Es cierto que muchos aspectos negativos del socialismo real han sido olvidados por la población, sin duda porque el hecho incontestable es que la libertad no existe con la precariedad, el desempleo, la incertidumbre, la corrupción, el miedo al futuro. No obstante, aunque no sea el objeto de estas líneas, la aspiración a la libertad y a formas de participación reales en la antigua Europa socialista eran cuestiones de máxima relevancia que fueron ignoradas en los países del socialismo real, como los serios desajustes de su economía que se pusieron de manifiesto a lo largo de la década de los años ochenta. La constatación del desastre social de la restauración capitalista hace aumentar la nostalgia en toda la antigua Europa socialista, pero no resuelve los problemas actuales de la población, porque la reconstrucción de los instrumentos de oposición capaces de proponer opciones socialistas viables no será sencilla: la mayoría de los partidos comunistas fueron destruidos, sus miembros, perseguidos, la ideología comunista sistemáticamente difamada, y los gobiernos y partidos liberales mantienen un control absoluto de los medios de comunicación. Los comunistas rusos hablan de la naturaleza criminal del actual régimen ruso, pero la clase obrera soviética ha sido en gran parte destruida por el proceso de desmantelamiento industrial, y eso limita su capacidad de lucha. Pese a ello, subsisten importantes partidos comunistas en Rusia, República Checa y Ucrania, y se ha creado un nuevo referente en Alemania.

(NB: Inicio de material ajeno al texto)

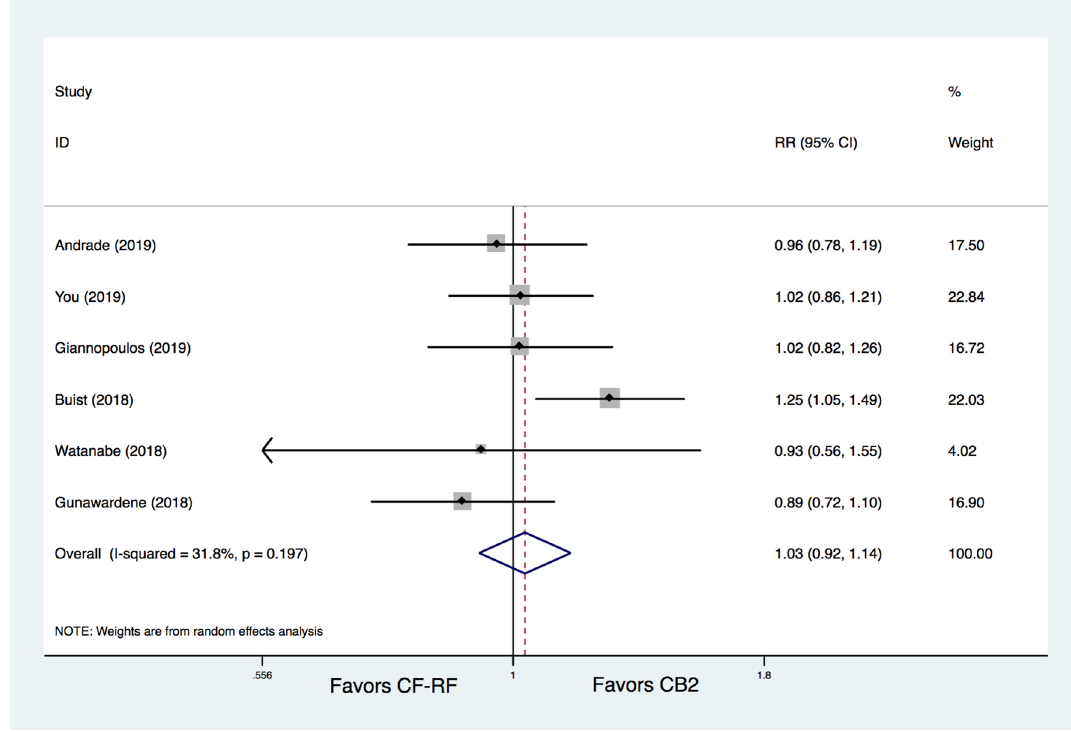
Figure 2. Meta-analysis for the outcome of freedom from AT. CF-RF = contact force radiofrequency ablation; CB2 = cryoballoon ablation (CBA) with second-generation cryoballoon; RR = relative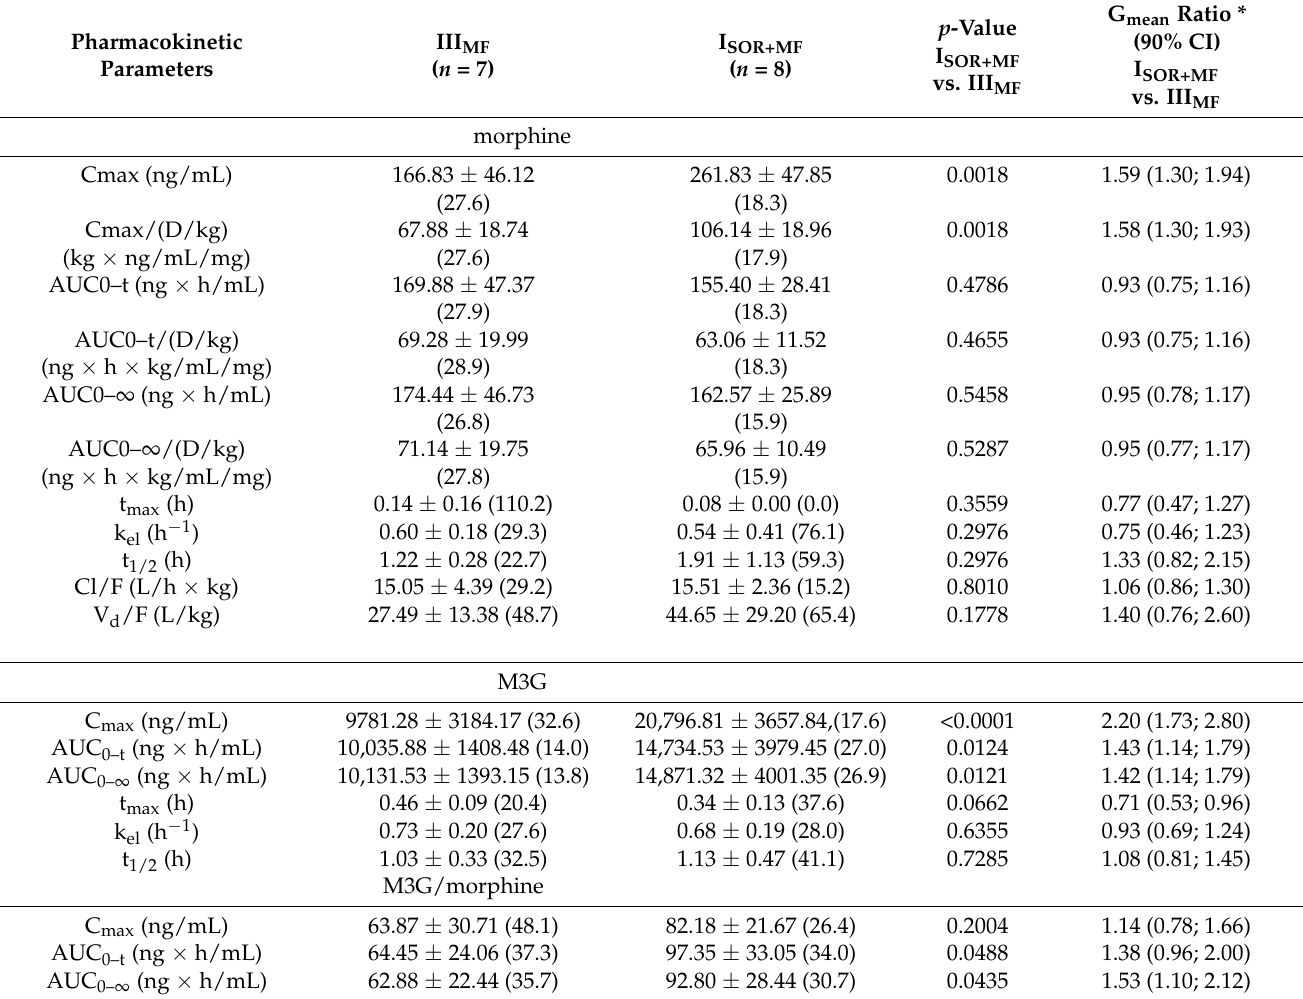
Table 2. Pharmacokinetic parameters of morphine and its metabolite M3G after a single intraperitoneal dose of 5 mg/kg b.w. of morphine (III MF group) and a single oral dose of 100 mg/kg b.w. of sorafenib + single intraperitoneal dose of 5 mg/kg b.w. of morphine (I SOR+MF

A la vista del sufrimiento social causado en estas dos décadas, debemos concluir que no había nada que celebrar en Berlín, aunque los muros nunca sean una apuesta por el futuro. La terapia de choque fue un experimento social, del cual el capitalismo no se hace ahora responsable, que se convirtió en una verdadera matanza de dimensiones aterradoras. En toda la Europa oriental, la muerte cabalgó sobre la privatización y el capitalismo. Veinte años después, los ciudadanos de esos países recuerdan las insuficiencias del socialismo real, el autoritarismo, la represión de toda disidencia, el obsesivo control, pero cultivan también la nostalgia de un pasado cercano donde, a pesar de todo, la vida era más humana que ahora, y, por eso, parecen decirnos: Maldito socialismo, cómo te echamos de menos.